Records for the exercise:
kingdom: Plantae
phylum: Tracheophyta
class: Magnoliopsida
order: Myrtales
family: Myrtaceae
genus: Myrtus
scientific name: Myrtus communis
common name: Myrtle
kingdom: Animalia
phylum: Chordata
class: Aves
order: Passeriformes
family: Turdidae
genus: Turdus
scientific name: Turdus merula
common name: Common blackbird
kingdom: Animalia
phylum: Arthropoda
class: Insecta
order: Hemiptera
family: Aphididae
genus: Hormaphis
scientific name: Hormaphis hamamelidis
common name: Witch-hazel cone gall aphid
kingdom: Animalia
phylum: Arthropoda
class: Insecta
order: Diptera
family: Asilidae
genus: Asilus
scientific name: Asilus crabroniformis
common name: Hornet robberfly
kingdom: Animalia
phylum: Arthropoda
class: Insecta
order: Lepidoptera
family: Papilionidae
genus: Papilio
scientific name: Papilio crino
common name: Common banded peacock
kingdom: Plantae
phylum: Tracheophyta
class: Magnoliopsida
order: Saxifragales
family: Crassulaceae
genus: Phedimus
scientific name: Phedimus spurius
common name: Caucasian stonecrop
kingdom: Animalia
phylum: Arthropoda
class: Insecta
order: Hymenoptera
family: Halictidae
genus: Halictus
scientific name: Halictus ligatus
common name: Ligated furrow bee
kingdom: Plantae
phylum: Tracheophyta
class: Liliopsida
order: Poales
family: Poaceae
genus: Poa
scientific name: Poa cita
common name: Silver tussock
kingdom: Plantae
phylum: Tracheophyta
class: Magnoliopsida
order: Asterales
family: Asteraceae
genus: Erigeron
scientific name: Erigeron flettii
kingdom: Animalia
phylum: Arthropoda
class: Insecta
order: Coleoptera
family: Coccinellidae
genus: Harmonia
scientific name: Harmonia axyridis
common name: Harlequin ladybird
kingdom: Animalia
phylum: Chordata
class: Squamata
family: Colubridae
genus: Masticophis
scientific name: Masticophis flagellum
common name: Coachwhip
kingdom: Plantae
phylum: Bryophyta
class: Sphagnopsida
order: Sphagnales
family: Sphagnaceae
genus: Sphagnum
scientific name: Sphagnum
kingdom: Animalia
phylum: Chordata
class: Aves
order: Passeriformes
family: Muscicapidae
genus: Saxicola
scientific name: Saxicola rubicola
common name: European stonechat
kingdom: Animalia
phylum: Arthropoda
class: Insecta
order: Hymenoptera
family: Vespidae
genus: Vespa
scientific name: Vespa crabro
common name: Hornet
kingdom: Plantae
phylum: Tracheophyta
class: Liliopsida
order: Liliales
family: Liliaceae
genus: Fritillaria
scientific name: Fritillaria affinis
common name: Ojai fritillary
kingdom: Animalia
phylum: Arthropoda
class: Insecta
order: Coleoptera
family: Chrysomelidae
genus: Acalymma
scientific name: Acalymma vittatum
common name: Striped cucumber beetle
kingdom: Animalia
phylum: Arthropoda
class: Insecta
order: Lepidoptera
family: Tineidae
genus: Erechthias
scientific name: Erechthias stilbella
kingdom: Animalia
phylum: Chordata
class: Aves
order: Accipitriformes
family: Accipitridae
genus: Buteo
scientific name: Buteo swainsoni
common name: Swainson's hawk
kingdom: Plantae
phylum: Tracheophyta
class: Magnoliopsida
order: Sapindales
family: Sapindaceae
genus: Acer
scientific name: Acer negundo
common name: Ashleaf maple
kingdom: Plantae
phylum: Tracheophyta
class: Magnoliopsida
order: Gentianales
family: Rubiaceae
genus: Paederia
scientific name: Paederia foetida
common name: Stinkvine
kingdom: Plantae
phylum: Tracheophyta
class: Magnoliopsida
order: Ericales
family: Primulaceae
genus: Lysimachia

Task directions:
Could you redo the lines from the line with "genus: Saxicola" to the line with "family: Accipitridae", putting "vernacular name" wherever "common name" appears and keeping everything else the same?

Final result:
genus: Saxicola
scientific name: Saxicola rubicola
vernacular name: European stonechat
kingdom: Animalia
phylum: Arthropoda
class: Insecta
order: Hymenoptera
family: Vespidae
genus: Vespa
scientific name: Vespa crabro
vernacular name: Hornet
kingdom: Plantae
phylum: Tracheophyta
class: Liliopsida
order: Liliales
family: Liliaceae
genus: Fritillaria
scientific name: Fritillaria affinis
vernacular name: Ojai fritillary
kingdom: Animalia
phylum: Arthropoda
class: Insecta
order: Coleoptera
family: Chrysomelidae
genus: Acalymma
scientific name: Acalymma vittatum
vernacular name: Striped cucumber beetle
kingdom: Animalia
phylum: Arthropoda
class: Insecta
order: Lepidoptera
family: Tineidae
genus: Erechthias
scientific name: Erechthias stilbella
kingdom: Animalia
phylum: Chordata
class: Aves
order: Accipitriformes
family: Accipitridae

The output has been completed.